Haitian gang violence claims 184 lives over weekend: UN
The verified death toll from the gang violence so far this year is 4,544, the UN says.
The United Nations rights chief said 184 people had been killed over the weekend in the Haitian capital during a spike in gang violence.
"Just this past weekend, at least 184 people were killed in violence orchestrated by the leader of a powerful gang in the Haitian capital of Port-au-Prince, in the Cite Soleil area," rights commissioner Volker Turk told reporters in Geneva on Monday.
"These latest killings bring the death toll just this year in Haiti to a staggering 5,000 people."

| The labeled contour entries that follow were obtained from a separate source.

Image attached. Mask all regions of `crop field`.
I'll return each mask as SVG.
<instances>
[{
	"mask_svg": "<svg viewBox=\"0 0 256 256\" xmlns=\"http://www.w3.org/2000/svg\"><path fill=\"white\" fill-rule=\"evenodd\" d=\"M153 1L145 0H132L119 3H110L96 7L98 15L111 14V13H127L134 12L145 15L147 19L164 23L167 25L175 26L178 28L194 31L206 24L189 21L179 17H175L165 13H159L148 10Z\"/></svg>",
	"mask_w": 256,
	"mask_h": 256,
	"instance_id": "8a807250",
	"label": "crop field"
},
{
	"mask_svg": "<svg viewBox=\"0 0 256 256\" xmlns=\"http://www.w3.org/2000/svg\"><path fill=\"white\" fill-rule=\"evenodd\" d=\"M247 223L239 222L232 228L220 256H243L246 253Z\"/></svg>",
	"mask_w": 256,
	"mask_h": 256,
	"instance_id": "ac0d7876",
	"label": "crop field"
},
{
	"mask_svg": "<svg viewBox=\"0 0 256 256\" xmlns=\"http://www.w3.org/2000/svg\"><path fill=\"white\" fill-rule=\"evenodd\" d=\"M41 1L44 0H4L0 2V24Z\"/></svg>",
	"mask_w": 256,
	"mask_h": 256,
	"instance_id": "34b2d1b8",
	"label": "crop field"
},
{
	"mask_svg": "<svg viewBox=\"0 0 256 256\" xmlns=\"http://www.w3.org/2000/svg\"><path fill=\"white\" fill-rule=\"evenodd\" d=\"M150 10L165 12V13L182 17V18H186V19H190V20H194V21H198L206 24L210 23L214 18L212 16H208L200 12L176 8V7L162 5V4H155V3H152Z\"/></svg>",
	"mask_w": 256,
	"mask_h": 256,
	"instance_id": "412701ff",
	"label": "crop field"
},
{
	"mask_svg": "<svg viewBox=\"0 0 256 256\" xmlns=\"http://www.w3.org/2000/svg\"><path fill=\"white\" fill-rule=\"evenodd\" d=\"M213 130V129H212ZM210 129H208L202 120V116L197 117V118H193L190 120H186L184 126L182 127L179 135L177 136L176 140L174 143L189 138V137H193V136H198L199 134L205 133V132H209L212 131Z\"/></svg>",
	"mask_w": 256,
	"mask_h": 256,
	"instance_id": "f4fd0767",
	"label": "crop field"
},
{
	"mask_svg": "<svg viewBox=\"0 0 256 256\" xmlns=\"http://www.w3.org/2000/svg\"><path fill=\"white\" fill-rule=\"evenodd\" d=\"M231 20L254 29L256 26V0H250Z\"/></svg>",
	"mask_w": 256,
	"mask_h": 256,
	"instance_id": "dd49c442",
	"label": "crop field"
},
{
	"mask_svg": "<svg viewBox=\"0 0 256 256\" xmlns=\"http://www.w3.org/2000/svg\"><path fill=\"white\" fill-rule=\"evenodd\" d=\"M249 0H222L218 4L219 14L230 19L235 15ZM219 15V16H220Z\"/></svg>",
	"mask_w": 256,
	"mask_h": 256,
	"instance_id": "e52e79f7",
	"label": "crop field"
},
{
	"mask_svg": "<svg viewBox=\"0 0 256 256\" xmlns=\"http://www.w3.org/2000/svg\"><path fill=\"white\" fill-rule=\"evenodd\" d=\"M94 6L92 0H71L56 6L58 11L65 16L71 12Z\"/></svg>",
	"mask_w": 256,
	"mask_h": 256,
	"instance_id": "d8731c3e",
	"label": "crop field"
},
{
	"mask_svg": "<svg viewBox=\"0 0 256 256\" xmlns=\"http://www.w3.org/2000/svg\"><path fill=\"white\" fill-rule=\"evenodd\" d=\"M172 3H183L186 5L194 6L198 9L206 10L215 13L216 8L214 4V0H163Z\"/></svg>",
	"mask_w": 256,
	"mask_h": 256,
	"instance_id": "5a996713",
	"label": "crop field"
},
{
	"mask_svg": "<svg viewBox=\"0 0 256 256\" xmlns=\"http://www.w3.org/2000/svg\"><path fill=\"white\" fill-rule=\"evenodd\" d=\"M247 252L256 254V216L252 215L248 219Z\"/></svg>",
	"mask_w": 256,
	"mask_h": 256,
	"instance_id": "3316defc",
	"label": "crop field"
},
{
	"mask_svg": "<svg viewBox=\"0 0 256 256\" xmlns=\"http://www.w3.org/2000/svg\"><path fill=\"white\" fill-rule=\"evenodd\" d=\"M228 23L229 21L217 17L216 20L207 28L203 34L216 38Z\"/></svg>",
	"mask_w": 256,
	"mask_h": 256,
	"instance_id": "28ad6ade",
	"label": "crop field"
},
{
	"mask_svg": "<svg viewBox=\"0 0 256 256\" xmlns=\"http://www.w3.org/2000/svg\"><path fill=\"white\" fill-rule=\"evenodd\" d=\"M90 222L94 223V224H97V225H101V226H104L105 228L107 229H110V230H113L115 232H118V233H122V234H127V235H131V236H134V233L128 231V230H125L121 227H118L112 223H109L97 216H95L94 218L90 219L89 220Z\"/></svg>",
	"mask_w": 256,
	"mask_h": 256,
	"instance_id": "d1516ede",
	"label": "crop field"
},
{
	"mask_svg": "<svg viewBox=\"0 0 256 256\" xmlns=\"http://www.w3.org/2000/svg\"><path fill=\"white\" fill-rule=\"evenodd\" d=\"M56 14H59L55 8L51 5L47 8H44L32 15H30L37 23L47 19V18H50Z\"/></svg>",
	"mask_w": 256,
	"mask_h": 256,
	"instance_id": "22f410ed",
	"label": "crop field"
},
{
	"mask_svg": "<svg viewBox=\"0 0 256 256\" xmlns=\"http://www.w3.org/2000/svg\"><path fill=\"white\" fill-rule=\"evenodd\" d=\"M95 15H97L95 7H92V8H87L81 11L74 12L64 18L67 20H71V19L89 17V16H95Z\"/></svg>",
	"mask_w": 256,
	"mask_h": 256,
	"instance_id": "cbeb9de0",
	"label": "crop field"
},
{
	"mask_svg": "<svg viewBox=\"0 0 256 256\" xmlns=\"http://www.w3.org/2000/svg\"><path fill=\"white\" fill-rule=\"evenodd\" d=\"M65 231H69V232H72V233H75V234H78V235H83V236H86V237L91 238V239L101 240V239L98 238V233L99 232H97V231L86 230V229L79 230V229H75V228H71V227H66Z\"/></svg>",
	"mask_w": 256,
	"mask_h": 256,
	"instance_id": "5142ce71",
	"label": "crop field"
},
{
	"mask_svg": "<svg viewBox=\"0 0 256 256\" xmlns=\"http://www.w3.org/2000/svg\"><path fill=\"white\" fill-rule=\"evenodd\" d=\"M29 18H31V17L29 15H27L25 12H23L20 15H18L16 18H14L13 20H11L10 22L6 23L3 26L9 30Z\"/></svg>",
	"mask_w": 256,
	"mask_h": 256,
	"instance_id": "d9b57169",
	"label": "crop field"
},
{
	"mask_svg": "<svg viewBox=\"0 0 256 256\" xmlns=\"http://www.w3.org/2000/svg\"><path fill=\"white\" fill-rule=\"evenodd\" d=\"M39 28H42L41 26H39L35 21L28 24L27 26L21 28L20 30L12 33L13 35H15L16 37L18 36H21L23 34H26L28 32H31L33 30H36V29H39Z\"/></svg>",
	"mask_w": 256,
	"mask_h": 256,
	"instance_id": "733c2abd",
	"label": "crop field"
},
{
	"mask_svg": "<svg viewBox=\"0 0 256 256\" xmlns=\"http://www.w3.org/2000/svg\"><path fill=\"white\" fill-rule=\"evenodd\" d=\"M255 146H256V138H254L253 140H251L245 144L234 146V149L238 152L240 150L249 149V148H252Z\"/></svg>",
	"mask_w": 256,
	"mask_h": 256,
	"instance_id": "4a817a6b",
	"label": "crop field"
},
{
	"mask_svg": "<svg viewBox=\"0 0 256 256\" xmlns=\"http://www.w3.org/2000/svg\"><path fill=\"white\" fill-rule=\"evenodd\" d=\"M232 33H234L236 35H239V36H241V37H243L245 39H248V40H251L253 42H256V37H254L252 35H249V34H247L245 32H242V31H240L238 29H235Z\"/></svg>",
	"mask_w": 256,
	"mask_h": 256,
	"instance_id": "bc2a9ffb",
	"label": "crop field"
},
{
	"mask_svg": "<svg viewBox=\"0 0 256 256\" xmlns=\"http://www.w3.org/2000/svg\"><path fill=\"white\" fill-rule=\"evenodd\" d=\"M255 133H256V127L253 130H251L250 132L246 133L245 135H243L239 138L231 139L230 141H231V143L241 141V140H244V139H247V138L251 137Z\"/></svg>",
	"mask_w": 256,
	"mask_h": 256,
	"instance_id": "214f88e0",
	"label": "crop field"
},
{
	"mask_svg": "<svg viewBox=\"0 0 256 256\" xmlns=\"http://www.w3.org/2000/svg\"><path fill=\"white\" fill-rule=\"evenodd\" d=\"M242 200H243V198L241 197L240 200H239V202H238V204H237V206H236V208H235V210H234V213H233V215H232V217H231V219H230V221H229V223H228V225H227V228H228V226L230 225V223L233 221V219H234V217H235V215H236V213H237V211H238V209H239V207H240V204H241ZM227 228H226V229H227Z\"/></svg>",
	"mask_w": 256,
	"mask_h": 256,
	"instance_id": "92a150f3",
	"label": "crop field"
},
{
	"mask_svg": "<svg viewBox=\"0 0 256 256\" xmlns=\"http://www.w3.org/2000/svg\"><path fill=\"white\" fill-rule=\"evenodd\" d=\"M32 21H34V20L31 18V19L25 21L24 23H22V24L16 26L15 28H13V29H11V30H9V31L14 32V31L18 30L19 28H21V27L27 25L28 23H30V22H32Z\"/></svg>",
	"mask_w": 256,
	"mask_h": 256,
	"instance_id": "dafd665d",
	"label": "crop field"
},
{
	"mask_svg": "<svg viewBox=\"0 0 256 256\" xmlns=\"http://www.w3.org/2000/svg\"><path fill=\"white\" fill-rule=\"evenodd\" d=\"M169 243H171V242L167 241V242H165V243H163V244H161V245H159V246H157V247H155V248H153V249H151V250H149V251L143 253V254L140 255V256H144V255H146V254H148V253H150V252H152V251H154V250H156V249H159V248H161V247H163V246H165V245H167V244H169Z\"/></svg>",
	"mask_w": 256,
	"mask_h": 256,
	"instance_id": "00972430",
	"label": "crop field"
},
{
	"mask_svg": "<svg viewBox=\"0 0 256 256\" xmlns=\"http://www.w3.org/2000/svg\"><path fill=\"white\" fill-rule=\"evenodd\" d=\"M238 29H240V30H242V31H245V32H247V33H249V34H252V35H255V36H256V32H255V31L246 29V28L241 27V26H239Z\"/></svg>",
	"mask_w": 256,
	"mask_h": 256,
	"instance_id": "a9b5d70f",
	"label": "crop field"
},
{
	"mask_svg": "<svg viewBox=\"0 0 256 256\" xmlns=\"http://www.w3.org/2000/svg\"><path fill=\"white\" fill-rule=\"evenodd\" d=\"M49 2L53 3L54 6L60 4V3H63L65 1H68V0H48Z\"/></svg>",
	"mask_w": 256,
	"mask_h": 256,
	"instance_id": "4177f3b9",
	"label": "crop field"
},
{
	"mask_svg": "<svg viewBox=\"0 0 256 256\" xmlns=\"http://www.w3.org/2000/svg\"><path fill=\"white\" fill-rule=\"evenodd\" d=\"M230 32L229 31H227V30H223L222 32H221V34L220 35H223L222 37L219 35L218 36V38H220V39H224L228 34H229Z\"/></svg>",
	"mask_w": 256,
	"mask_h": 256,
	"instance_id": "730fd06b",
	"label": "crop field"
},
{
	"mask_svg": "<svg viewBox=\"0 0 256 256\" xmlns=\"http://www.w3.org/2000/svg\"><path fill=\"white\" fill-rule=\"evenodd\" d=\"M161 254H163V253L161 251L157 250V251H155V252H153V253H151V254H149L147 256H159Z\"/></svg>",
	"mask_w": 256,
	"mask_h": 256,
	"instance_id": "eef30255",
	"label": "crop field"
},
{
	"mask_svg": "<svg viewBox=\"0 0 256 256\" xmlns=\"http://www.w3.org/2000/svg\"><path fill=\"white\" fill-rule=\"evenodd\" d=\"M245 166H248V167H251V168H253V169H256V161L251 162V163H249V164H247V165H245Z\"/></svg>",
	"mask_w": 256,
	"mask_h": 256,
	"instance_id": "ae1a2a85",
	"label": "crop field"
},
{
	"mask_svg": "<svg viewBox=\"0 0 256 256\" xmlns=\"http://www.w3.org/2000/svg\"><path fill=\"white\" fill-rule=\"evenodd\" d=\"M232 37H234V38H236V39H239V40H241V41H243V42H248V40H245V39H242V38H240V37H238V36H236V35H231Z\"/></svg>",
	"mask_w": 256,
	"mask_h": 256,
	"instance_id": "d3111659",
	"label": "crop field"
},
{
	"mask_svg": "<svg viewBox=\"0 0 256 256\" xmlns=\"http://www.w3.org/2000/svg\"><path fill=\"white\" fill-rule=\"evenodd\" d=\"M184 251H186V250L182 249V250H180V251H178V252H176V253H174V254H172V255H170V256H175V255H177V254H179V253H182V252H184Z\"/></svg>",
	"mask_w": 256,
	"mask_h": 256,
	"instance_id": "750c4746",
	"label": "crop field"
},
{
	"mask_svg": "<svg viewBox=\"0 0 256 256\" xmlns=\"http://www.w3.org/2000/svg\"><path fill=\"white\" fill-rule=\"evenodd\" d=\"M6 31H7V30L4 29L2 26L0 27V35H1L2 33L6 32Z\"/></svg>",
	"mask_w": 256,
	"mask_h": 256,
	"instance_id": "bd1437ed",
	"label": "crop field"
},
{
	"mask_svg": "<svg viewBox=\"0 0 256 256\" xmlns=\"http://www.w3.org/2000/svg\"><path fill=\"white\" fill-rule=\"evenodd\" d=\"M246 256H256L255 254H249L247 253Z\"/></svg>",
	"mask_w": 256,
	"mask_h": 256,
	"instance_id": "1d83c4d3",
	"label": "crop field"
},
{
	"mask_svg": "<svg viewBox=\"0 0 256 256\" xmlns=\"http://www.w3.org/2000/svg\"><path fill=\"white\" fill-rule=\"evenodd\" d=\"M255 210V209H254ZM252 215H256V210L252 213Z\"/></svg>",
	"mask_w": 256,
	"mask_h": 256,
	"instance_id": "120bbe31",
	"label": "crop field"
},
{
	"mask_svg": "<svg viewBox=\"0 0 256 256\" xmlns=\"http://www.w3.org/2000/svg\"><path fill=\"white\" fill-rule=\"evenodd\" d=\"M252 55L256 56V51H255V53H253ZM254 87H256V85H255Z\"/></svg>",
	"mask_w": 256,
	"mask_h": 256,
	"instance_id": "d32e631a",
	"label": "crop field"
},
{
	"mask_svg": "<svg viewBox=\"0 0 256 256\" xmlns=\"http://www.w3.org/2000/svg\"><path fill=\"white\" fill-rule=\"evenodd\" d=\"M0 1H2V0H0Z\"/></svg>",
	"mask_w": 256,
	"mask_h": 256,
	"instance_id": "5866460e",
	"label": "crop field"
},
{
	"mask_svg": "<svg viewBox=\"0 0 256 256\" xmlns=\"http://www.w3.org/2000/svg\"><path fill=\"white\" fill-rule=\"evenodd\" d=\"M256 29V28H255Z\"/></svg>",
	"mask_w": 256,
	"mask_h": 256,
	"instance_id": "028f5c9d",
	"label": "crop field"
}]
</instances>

Insecurity in Haiti, already dire after decades of chronic political instability, escalated further in late February when armed groups launched coordinated attacks in the capital, saying they wanted to overthrow then-prime minister Ariel Henry.
Rising toll
Gangs now control 80 percent of Port-au-Prince, and despite a Kenyan-led police support mission backed by the UN and the United States, violence has continued to soar.
In November, the UN said the verified death toll from gang violence so far this year was 4,544 — though the real toll "is likely higher still".
Particularly violent acts target women and girls, and victims have been mutilated with machetes, stoned, decapitated, burned or buried alive.
More than 700,000 people have fled the horror, half of them children, according to the International Organization for Migration.